本来なら上がってもらうべきなんだろうけど、部屋のなかは退くんの写真でいっぱいだから、さすがにそれを見せるわけにいかない。
僕がこんなストーカーだなんて知られたら退くんに迷惑がかかってしまうかもしれないし、沖田さんだけでなく近藤さんとお話していた時もそれだけは素直に答えられなかった。
直ぐに準備するからと、不満そうな沖田さんには悪いけれど玄関で待っててもらった。

簡単に荷物をまとめて、リビングに置いていたあの手紙や写真を手に取る。
隠し撮りであろう写真のなかの僕はすべて別のところを向いていて、僕が退くんと付き合う前に撮っていた写真に似ていると思った。
いろんな表情をしているのにファインダー越しにしか見れなくて、1度もこっちを向いてる写真なんて撮れなかったな。
おいみょうじ、と呼ばれた声で、我に返って振り向けばリビングに沖田さんが立っていた。

「な…!入っちゃだめって!」
「おーおー、こりゃすげぇこった。山崎だらけじゃねえか」

見られてしまった。
この人が素直に待っててくれるタイプでないことなんてわかっていたはずなのに、うっかり考え事をしていたせいだ。
気持ち悪いって、変だって、言われるかな。
僕にはこれしかないのに。

「何してんだ、準備できてんならさっさと行くぞ」
「え…、引かないんですか?」
「おめーがザキのストーカーなのは今更だろ」
「知って…!」
「あんだけいつも写真撮られてりゃ馬鹿でも気づきまさァ」

沖田さんが指をさした壁にあったのは、退くんがパトカーを運転している写真だった。
その助手席には沖田さんがいる、といっても退くん以外トリミングしているからかろうじてわかる程度だけど。

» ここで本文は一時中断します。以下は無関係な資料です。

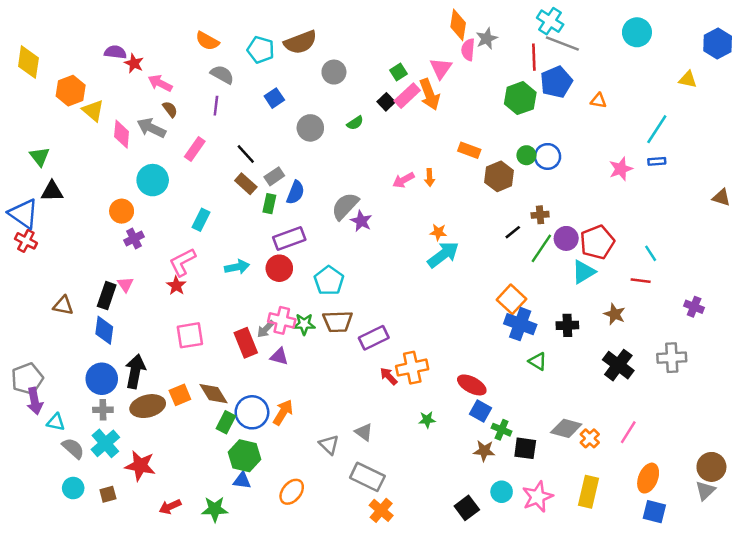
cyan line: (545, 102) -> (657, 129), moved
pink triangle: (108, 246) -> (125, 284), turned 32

「昨日も布団貸してくれだ部屋に行きたいだわがままばっかり言いやがって」
「…ごめんなさい」
「ったく、ペットならちゃんと飼い主に躾られとけ」
「退くんから躾…っ!」
「喜んでんじゃねえよ、俺がちゃあんと調教してやろうか?」

首を大きく横に振って拒否すると、沖田さんはいじわるにニヤリと笑った。
僕が思っていた以上にこの人はやさしいのかもしれない。


そして、僕たちは荷物を持って家を後にした。
沖田さんの手にまたひとつ、新しい手紙が握られていることに気づかないまま。